Andrei GOLOVIN (b.1950)
Orchestral Music
Light Unapproachable - Symphony No. 4 (2013) [25:26]
Canzone for Cello and String Orchestra (2008) [16:05]
Concerto-Symphony for Viola and Cello with Orchestra (Symphony No. 1) (1976) [23:22]
Alexander Rudin (cello), Mikhail Bereznitsky (viola)
Tchaikovsky Symphony Orchestra/Andrei Golovin
Musica Viva Chamber Orchestra/Alexander Rudin (cello)
Moscow Conservatoire Concert Symphony Orchestra/Anatoly Levin
rec. 2009-14, State House of Broadcasting and Sound, Moscow; Great Hall, Moscow Conservatoire.
First recordings
TOCCATA CLASSICS TOCC0264 [64:53]

Muscovite Golovin was born into a musical family and went on to study at the Moscow Conservatoire with the composer Evgeny Golubev (1910-1988), a Miaskovsky student. Golovin is himself a conductor, as we can hear in the Cello Classics' recording of the Miaskovsky Cello Concerto made with his friend and artistic collaborator, the cellist Alexander Rudin. He is now a teacher at the Gnessin Institute, the very school where Golovin's mother taught.
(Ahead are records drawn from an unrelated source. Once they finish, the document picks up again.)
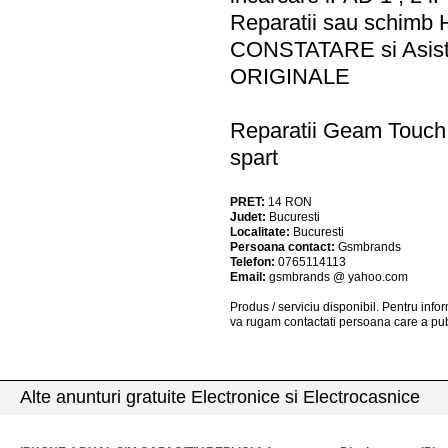
Reparatii sau schimb
CONSTATARE si Asiste
ORIGINALE
Reparatii Geam Touch
spart
PRET:
14
RON
Judet:
Bucuresti
Localitate:
Bucuresti
Persoana contact:
Gsmbrands
Telefon:
0765114113
Email:
gsmbrands @ yahoo.com
Produs / serviciu
disponibil
. Pentru info
va rugam contactati persoana care a pub
Alte anunturi gratuite Electronice si Electrocasnice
We begin this first-ever survey of Golovin's orchestral music with the most recent piece: Light Unapproachable - Symphony No. 4. The first of two movements presents a mirror surface of trembling violins. Wisps of melancholy introspective melody rise to slowly erupting magnificence. This may remind you for a few moments of Butterworth's Shropshire Lad rhapsody. It's all very tonal and just a bit dour. The second and last movement is steely at first, as if challenging the audience, but this falls away to silence. The music re-emerges as a constantly moving contemplation with repetitive development among aspiring strings. The aspiration is achieved (tr. 2 6:33) with statuesque, heroic writing which is at times dense with Scriabin-like involution. The symphony ends with razor-harsh, defiant violins.

The Canzone is a no-nonsense rhapsodic song for cello and orchestra. This is here given an impassioned reading. The material deployed is minimal but comes across as eloquent and dense in concentration and projection. Until stilled the huge surges of the violins take Golovin close to the first movement of Shostakovich's Sixth Symphony. The final five minutes find a quiet inward-facing dignity.

The First Symphony is from forty years ago and the notes by Fedor Sofronov tell us that this marks the start of Golovin's mature voice. Its five short movements include an unruly Allegro vivace with some stuttering Beethovenian pugnacity. No sign of the long lines of the other two works in this movement. That aspect can be found in the Largo (III) with romantic pastiche not in short supply: Brahms meets Elgar. There is no shortage in this work of borrowings from the Germanic nineteenth century. The Presto speaks of heavily underlined determination. The final Andante finds a style that has the two solo instruments singing out across long cantilena-drenched paragraphs.

Some listeners will already know of Golovin from his appearances as a composer on various mixed recitals reviewed here: review ~ review ~ review. His music is not drawn into the complexity of Valentin Silvestrov but shares that composer's leaning toward melody and eloquence. By contrast Golovin has no truck with the sort of hieratic mystical post-Scriabin severity of Golovin's contemporary Sergei Zhukov. Golovin favours a less adorned approach where there is no room to hide the quality of his ideas and treatment in thickets of activity.

The English-only liner essays by Fedor Sofronov and Igor Prokhorov are up to Toccata Classics’ usual standard. They balance advocacy and information: enthusiasm meets facts specific.

Recording quality is good and clear - certainly not sumptuous but not lacking in emphasis and reach.